|John Hume, a disgrace to his species|
The older I get, the more I am moved by the plight of other fauna on the planet in the face of human rapacity. One of the week's most disgusting news items was the inaugural online auction of rhinoceros horn, held by South African millionaire rhinoceros horn farmer John Hume.
|Young Female Siberian Woolly Rhino|
Who does not feel atavistic guilt and melancholy looking at the 39,00-year-old woolly rhinoceros found in eastern Siberia in May, one of the many species of megafauna exterminated by our hunter-gatherer ancestors? Only a few millennia later, some of them created thrilling portraits of some of her close relatives in Chauvet, southern France.

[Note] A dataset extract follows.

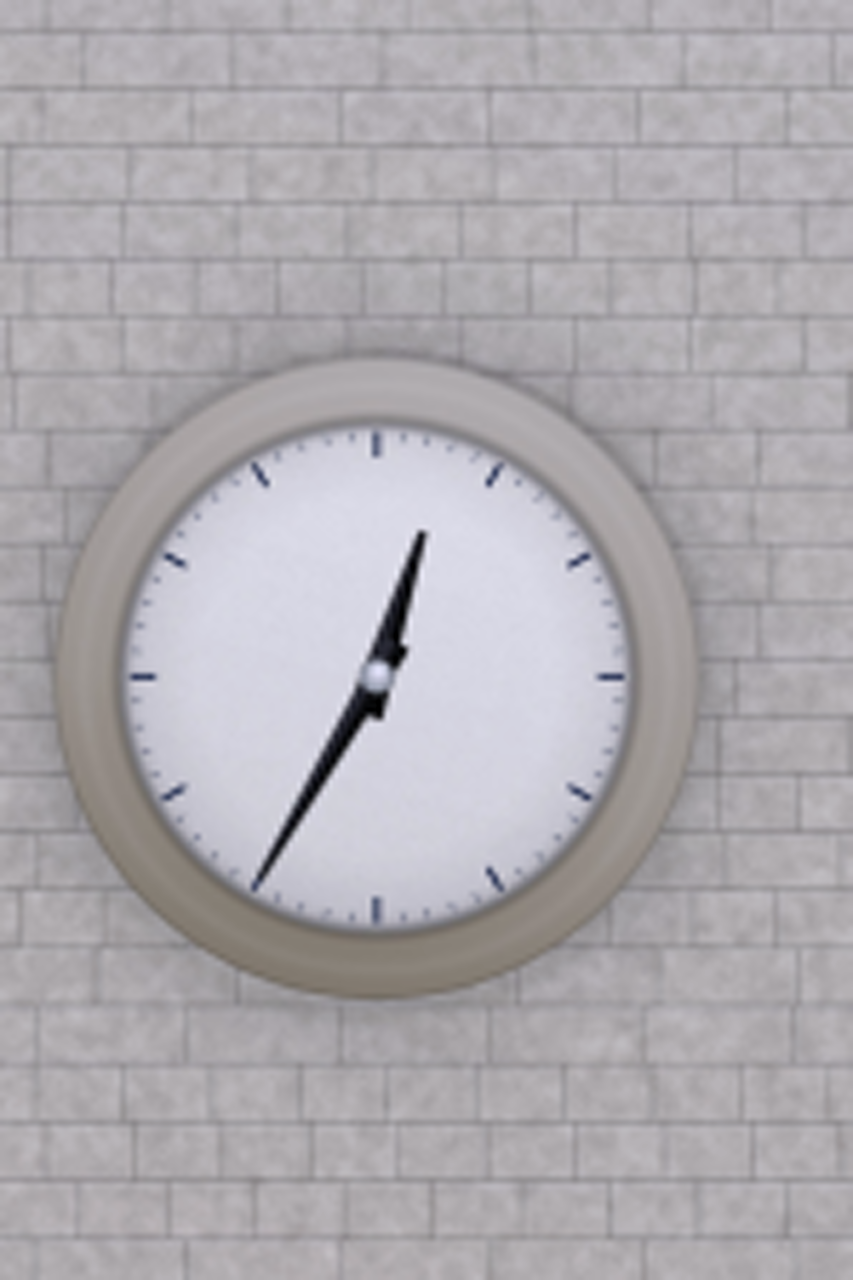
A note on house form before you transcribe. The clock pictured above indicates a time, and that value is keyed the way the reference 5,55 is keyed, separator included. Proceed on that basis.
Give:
12,35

|Chauvet cave animal paintings|
The rhinoceros had lived alongside Neanderthal man in prehistoric Thessaly, but by the classical era the European rhino was long extinct. Aristotle had heard of them, probably through accounts sent by Alexander’s army in the east, and the occasional Egyptian-Greek amulet shaped like a rhinoceros has turned up. But the brutal exploitation of the rhinoceros can clearly be seen in ancient Rome, where it became the star of the amphitheatre.
|Ptolemaic Rhino Amulet|
The rhinoceros features in accounts of wicked Emperors’ depravity: Commodus liked to slaughter rhinoceroses personally, at no danger to himself. Caracalla revelled in rhinocericidal spectacles as well. Domitian had been particularly keen, even stamping a rhinoceros on coins to remind his imperial subjects of the lavishness of the games he had provided.

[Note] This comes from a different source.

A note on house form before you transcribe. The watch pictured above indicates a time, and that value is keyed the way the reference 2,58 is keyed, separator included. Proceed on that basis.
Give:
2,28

|Domitian's Rhinoceros coin boast|
The poet Martial’s poems on Domitian’s rhinoceros fetish are heart-breaking. Since this magnificent beast is vegetarian, and temperamentally placid, it proved profoundly disappointing in the shows when animals were meant to tear each other apart to gratify the audience. So the rhino had to be tortured into losing its temper and attacking other animals. But then it could toss two oxen in the air, terrorise a lion, or vanquish a great brown bear.
|Mosaic at the Villa del Casale, Piazza Armerina, Sicily|
The rhinoceros, all 3,800 lbs of it, can indeed charge an adversary at 30 mph. John Hume’s rhinoceroses can’t toss their assailants, of course, because he has removed and auctioned their horns. But I for one would not be sorry to see him face a herd of them, furious, in an arena. Perhaps a new form of the ancient venationes (hunting spectacles) could be invented specifically to punish humans convicted of cruelty to animals.